● PROVIDED ENTRIES:
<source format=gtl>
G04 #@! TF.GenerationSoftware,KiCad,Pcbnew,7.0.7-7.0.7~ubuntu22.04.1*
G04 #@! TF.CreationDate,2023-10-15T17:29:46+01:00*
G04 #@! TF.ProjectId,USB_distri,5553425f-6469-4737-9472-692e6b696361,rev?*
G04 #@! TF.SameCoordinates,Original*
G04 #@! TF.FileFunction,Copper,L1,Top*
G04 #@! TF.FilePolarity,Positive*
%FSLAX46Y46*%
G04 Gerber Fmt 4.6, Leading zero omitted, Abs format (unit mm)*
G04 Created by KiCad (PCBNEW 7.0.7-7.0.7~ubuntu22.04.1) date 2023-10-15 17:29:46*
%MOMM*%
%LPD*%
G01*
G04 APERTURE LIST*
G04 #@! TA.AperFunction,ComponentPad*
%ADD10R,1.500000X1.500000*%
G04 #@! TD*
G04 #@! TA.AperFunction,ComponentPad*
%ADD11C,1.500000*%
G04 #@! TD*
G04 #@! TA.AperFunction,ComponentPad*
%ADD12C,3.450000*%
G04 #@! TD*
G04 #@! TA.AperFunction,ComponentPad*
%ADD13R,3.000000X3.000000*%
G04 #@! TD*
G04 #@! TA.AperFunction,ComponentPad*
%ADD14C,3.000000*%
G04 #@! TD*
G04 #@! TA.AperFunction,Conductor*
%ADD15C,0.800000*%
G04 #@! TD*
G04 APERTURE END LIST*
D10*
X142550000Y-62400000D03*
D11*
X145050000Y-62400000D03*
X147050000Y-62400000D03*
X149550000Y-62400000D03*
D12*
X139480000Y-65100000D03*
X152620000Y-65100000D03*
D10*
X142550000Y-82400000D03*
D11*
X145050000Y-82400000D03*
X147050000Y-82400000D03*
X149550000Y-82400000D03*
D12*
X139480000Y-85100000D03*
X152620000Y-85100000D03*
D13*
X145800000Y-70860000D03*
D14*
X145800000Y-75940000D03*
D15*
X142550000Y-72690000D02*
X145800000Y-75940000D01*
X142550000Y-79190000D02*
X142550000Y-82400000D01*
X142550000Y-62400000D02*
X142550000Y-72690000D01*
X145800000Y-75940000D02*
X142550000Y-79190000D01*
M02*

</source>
==
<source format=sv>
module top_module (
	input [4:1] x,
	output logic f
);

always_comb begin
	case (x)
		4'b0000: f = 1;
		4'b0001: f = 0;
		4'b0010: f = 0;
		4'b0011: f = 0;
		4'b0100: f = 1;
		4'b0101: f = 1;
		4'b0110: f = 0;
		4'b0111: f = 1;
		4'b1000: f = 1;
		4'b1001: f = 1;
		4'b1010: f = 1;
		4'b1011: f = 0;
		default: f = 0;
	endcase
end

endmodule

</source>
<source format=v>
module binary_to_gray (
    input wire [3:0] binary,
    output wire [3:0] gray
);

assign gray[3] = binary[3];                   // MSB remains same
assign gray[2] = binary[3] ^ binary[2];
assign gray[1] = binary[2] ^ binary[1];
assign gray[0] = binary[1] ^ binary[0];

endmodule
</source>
...
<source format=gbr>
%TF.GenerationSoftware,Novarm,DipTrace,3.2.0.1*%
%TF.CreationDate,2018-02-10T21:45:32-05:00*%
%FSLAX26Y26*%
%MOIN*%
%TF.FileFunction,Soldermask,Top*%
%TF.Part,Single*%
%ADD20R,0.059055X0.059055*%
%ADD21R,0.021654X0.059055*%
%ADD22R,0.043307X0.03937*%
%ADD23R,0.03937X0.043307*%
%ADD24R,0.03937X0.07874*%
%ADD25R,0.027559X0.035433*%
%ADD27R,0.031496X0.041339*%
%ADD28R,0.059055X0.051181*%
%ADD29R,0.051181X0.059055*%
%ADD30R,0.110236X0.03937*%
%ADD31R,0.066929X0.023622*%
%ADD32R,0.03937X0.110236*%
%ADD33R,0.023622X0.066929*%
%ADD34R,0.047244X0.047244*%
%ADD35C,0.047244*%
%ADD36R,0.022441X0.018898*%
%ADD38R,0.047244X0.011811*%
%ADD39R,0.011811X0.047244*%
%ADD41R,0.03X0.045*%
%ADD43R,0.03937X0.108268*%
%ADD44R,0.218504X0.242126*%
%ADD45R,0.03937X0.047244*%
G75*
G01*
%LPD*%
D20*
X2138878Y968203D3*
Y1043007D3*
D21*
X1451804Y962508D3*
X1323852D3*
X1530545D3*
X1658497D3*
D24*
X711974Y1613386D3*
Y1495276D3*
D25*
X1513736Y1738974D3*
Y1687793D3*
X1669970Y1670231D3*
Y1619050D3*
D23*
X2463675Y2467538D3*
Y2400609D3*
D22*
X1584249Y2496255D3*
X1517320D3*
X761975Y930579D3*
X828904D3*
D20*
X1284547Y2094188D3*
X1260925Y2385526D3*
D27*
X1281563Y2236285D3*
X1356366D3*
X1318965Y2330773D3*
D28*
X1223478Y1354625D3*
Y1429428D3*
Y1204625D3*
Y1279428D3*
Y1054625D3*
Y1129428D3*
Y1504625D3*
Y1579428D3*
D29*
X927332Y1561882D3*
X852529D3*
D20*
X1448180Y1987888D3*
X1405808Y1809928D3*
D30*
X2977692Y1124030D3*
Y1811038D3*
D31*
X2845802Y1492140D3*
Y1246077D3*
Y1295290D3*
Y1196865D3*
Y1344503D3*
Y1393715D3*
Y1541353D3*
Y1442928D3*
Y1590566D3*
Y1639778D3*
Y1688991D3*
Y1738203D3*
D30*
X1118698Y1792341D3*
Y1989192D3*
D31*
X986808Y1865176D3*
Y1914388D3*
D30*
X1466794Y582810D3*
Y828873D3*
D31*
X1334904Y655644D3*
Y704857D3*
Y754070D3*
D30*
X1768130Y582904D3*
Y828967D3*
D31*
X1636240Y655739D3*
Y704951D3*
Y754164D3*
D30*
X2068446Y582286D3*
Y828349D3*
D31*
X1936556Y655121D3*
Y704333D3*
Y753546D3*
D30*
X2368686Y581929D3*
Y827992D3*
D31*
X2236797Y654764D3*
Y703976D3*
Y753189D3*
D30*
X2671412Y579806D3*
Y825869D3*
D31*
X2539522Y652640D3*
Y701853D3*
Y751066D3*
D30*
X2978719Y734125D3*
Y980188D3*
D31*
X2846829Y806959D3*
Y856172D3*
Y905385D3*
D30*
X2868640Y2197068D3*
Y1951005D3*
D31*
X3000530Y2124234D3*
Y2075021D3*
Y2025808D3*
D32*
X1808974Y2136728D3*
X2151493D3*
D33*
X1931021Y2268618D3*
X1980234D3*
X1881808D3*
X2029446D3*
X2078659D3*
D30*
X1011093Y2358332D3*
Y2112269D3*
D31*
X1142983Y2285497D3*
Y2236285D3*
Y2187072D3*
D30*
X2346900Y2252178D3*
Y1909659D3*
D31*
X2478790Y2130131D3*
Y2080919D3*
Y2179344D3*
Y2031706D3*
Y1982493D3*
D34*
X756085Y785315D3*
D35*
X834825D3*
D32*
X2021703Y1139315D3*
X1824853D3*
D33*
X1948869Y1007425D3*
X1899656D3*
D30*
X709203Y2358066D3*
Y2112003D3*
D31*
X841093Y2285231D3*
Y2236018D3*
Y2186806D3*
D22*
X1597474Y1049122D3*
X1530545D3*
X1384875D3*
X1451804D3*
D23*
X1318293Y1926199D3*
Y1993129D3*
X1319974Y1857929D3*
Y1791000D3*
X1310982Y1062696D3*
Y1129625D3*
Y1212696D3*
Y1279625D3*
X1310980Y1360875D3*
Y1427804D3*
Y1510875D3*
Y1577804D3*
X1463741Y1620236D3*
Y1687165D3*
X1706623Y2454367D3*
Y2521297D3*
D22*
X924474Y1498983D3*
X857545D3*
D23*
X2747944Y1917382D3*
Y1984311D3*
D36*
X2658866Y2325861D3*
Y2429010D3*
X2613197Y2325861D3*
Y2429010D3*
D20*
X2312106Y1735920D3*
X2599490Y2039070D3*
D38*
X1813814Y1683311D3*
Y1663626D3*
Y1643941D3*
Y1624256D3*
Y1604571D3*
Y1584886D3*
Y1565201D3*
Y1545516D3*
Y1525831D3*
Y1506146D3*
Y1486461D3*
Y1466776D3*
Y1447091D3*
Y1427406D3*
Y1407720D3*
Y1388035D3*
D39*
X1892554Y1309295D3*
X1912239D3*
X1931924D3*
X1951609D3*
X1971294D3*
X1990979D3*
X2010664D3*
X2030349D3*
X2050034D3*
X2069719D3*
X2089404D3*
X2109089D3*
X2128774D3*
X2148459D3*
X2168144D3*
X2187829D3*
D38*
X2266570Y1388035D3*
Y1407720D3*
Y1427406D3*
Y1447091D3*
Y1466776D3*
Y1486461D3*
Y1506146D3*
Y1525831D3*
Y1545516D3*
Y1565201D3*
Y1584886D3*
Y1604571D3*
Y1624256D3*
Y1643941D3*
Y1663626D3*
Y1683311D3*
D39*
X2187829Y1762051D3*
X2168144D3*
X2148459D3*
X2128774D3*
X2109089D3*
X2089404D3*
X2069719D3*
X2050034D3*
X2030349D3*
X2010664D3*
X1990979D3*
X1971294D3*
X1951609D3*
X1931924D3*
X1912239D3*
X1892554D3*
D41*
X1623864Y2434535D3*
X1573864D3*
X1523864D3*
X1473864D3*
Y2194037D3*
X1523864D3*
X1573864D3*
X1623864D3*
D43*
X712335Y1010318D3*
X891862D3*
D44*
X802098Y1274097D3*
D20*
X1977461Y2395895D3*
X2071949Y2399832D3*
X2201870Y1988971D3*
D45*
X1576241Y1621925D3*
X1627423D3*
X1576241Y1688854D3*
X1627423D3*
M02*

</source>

● WORK TO BE COMPLETED:
Take the records above and return, word for word, only the lines that fall from the line with "<source format=gtl>" to the line with "X142550000Y-72690000D01*", both of them included.

● ANSWER TO THIS EXERCISE:
<source format=gtl>
G04 #@! TF.GenerationSoftware,KiCad,Pcbnew,7.0.7-7.0.7~ubuntu22.04.1*
G04 #@! TF.CreationDate,2023-10-15T17:29:46+01:00*
G04 #@! TF.ProjectId,USB_distri,5553425f-6469-4737-9472-692e6b696361,rev?*
G04 #@! TF.SameCoordinates,Original*
G04 #@! TF.FileFunction,Copper,L1,Top*
G04 #@! TF.FilePolarity,Positive*
%FSLAX46Y46*%
G04 Gerber Fmt 4.6, Leading zero omitted, Abs format (unit mm)*
G04 Created by KiCad (PCBNEW 7.0.7-7.0.7~ubuntu22.04.1) date 2023-10-15 17:29:46*
%MOMM*%
%LPD*%
G01*
G04 APERTURE LIST*
G04 #@! TA.AperFunction,ComponentPad*
%ADD10R,1.500000X1.500000*%
G04 #@! TD*
G04 #@! TA.AperFunction,ComponentPad*
%ADD11C,1.500000*%
G04 #@! TD*
G04 #@! TA.AperFunction,ComponentPad*
%ADD12C,3.450000*%
G04 #@! TD*
G04 #@! TA.AperFunction,ComponentPad*
%ADD13R,3.000000X3.000000*%
G04 #@! TD*
G04 #@! TA.AperFunction,ComponentPad*
%ADD14C,3.000000*%
G04 #@! TD*
G04 #@! TA.AperFunction,Conductor*
%ADD15C,0.800000*%
G04 #@! TD*
G04 APERTURE END LIST*
D10*
X142550000Y-62400000D03*
D11*
X145050000Y-62400000D03*
X147050000Y-62400000D03*
X149550000Y-62400000D03*
D12*
X139480000Y-65100000D03*
X152620000Y-65100000D03*
D10*
X142550000Y-82400000D03*
D11*
X145050000Y-82400000D03*
X147050000Y-82400000D03*
X149550000Y-82400000D03*
D12*
X139480000Y-85100000D03*
X152620000Y-85100000D03*
D13*
X145800000Y-70860000D03*
D14*
X145800000Y-75940000D03*
D15*
X142550000Y-72690000D02*
X145800000Y-75940000D01*
X142550000Y-79190000D02*
X142550000Y-82400000D01*
X142550000Y-62400000D02*
X142550000Y-72690000D01*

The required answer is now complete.